▸ Required action:
In the entries below, return only the line containing "2018 (2018). Geneva." and those after it, exactly, through the last line.

▸ Input:
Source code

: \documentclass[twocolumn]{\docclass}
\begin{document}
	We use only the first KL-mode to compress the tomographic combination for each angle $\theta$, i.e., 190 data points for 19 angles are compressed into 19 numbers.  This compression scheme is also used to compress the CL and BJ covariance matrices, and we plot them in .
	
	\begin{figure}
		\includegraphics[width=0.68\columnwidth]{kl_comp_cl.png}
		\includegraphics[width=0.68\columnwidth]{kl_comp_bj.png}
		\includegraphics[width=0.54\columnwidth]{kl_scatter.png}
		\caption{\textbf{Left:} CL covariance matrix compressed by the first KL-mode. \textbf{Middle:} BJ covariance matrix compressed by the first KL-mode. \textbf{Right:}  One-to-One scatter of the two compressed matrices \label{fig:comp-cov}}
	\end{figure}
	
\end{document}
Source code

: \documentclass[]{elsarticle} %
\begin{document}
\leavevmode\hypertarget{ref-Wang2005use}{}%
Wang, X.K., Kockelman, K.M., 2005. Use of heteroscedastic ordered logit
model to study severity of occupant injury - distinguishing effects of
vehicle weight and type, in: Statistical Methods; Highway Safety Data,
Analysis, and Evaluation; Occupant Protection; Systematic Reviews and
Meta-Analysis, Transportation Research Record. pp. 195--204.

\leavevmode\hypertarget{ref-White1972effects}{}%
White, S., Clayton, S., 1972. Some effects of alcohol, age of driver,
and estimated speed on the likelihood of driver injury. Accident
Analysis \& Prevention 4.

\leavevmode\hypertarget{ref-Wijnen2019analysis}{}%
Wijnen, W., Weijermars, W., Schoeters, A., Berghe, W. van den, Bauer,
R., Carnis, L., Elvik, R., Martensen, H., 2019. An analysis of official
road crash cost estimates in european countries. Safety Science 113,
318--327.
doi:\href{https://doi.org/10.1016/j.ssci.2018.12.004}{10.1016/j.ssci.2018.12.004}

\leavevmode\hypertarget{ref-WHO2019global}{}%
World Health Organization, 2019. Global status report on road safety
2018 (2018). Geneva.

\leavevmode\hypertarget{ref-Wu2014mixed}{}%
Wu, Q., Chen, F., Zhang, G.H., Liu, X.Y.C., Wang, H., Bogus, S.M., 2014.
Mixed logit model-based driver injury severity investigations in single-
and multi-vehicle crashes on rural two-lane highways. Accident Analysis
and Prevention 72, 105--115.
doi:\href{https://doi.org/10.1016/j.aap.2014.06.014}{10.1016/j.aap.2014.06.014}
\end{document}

▸ Answer box:
2018 (2018). Geneva.

\leavevmode\hypertarget{ref-Wu2014mixed}{}%
Wu, Q., Chen, F., Zhang, G.H., Liu, X.Y.C., Wang, H., Bogus, S.M., 2014.
Mixed logit model-based driver injury severity investigations in single-
and multi-vehicle crashes on rural two-lane highways. Accident Analysis
and Prevention 72, 105--115.
doi:\href{https://doi.org/10.1016/j.aap.2014.06.014}{10.1016/j.aap.2014.06.014}
\end{document}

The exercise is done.